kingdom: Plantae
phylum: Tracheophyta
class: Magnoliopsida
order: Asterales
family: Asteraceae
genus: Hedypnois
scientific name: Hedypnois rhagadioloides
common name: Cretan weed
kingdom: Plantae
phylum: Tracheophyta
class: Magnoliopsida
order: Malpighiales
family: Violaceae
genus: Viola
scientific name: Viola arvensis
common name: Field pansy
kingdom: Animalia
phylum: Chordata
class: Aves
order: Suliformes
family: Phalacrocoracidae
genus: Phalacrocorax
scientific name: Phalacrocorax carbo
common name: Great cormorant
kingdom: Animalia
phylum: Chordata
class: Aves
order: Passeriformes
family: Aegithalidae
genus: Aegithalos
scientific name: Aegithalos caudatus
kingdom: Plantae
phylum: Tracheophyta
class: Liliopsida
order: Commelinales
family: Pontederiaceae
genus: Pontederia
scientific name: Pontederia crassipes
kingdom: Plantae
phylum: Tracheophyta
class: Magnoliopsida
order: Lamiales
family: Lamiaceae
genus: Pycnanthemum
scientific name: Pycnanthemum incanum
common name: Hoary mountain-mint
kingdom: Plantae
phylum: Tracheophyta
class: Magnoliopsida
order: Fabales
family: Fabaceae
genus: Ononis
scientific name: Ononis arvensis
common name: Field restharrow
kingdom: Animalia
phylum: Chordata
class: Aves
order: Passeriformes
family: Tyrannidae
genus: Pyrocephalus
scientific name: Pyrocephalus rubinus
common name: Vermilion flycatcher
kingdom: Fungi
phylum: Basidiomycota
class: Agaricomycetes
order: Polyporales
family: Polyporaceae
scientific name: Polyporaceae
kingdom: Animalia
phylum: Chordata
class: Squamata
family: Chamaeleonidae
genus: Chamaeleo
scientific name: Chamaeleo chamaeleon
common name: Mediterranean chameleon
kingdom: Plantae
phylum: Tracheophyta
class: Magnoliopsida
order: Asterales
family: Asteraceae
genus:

**********

=== WORK TO BE COMPLETED ===
Retype every line of the entries above, word for word and in the same order.

=== SOLUTION FOR THIS PROBLEM ===
kingdom: Plantae
phylum: Tracheophyta
class: Magnoliopsida
order: Asterales
family: Asteraceae
genus: Hedypnois
scientific name: Hedypnois rhagadioloides
common name: Cretan weed
kingdom: Plantae
phylum: Tracheophyta
class: Magnoliopsida
order: Malpighiales
family: Violaceae
genus: Viola
scientific name: Viola arvensis
common name: Field pansy
kingdom: Animalia
phylum: Chordata
class: Aves
order: Suliformes
family: Phalacrocoracidae
genus: Phalacrocorax
scientific name: Phalacrocorax carbo
common name: Great cormorant
kingdom: Animalia
phylum: Chordata
class: Aves
order: Passeriformes
family: Aegithalidae
genus: Aegithalos
scientific name: Aegithalos caudatus
kingdom: Plantae
phylum: Tracheophyta
class: Liliopsida
order: Commelinales
family: Pontederiaceae
genus: Pontederia
scientific name: Pontederia crassipes
kingdom: Plantae
phylum: Tracheophyta
class: Magnoliopsida
order: Lamiales
family: Lamiaceae
genus: Pycnanthemum
scientific name: Pycnanthemum incanum
common name: Hoary mountain-mint
kingdom: Plantae
phylum: Tracheophyta
class: Magnoliopsida
order: Fabales
family: Fabaceae
genus: Ononis
scientific name: Ononis arvensis
common name: Field restharrow
kingdom: Animalia
phylum: Chordata
class: Aves
order: Passeriformes
family: Tyrannidae
genus: Pyrocephalus
scientific name: Pyrocephalus rubinus
common name: Vermilion flycatcher
kingdom: Fungi
phylum: Basidiomycota
class: Agaricomycetes
order: Polyporales
family: Polyporaceae
scientific name: Polyporaceae
kingdom: Animalia
phylum: Chordata
class: Squamata
family: Chamaeleonidae
genus: Chamaeleo
scientific name: Chamaeleo chamaeleon
common name: Mediterranean chameleon
kingdom: Plantae
phylum: Tracheophyta
class: Magnoliopsida
order: Asterales
family: Asteraceae
genus:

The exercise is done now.